It's okay. :wink: I'm not trying to bash anyone. I don't even know the breeder. But I highly doubt Dad is 2 lbs. grown. It doesn't matter anyway, the pups are gorgeous! I don't think some intentionally falsify their dogs weight, they just guess. :wink: No biggie. :daisy: Some of us comment on the weight/size topic just so people know up front that its not likely their pup prospect will mature out under 4 lbs.  It's easy to get caught up in the whole size thing, and many end up disappointed in the long run. Not saying they love their pup any less, but was expecting what they were told. 

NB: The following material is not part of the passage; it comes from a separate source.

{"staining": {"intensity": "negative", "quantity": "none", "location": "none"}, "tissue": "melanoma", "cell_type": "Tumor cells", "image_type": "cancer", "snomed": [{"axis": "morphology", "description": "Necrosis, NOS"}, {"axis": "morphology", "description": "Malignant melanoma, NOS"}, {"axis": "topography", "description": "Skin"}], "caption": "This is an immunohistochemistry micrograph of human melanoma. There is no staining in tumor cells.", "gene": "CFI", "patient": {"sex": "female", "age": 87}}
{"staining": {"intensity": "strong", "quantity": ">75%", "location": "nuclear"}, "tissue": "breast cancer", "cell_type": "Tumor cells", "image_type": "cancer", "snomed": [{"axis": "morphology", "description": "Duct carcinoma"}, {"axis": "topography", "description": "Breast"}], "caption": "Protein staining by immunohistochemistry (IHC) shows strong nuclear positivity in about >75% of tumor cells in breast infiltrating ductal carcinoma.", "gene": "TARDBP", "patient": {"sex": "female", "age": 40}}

Out of curiosity, you can PM me the link when you get time.


----------



## JRZL (Jul 10, 2009)

omg the middle one is sooo cute!!


----------



## YoQuiero (Apr 17, 2010)

ahhh blue & lavender pups.. <3 just love them. good luck on your decision!!!


----------



## cherper (May 8, 2009)

eh I was only dreamin'! lol I can't handle another..Leila is such a big terd, one is enuff right now.


----------



## Ivy's mom (Feb 15, 2008)

Oh they are precious!!! Love the little blue boy!!! But I agree with the others, no way 2 lb'er. Ivy and Fern were very tiny and could fit In my palm of my hand at a older age than that and they are both exactly 3 lbs. now. They were both around 1 oz at birth.

Lori


----------



## Ivy's mom (Feb 15, 2008)

> A male that size couldn't even reach where he needed to be. :lol: :wink:


T.... That is too funny. That would be quite a task wouldn't it lol!!!

Lori


----------



## sugarbaby (Dec 21, 2009)

maybe he meant 2kg ????
just editing to say im prob wrong lol


----------



## cherper (May 8, 2009)

I want Ivy and fern...  Fern is the most beautifulest chihuahua I've EVER seen (sorry leila, mommy loves u the mostest) ;p


----------



## flippedstars (Dec 16, 2009)

cherper said:


> I want Ivy and fern...  Fern is the most beautifulest chihuahua I've EVER seen (sorry leila, mommy loves u the mostest) ;p


Ahhhwww, poor Willow got left out. We will take Willow!


----------



## Ivy's mom (Feb 15, 2008)

Heee hee... Thanks I think Fern is pretty dang cute if I say so myself, plus the silliest personality to boot. 

Lori 




cherper said:


> I want Ivy and fern...  Fern is the most beautifulest chihuahua I've EVER seen (sorry leila, mommy loves u the mostest) ;p


----------



## Ivy's mom (Feb 15, 2008)

Lol!!! You know Willow has the sweetest disposition of all 3 though. She's lover girl. Would snuggle with you all day if you let her

lori




flippedstars said:


> Ahhhwww, poor Willow got left out. We will take Willow!


----------



## Yoshismom (Jul 6, 2005)

They are adorable but I would say 5 + lbs for all of them.


----------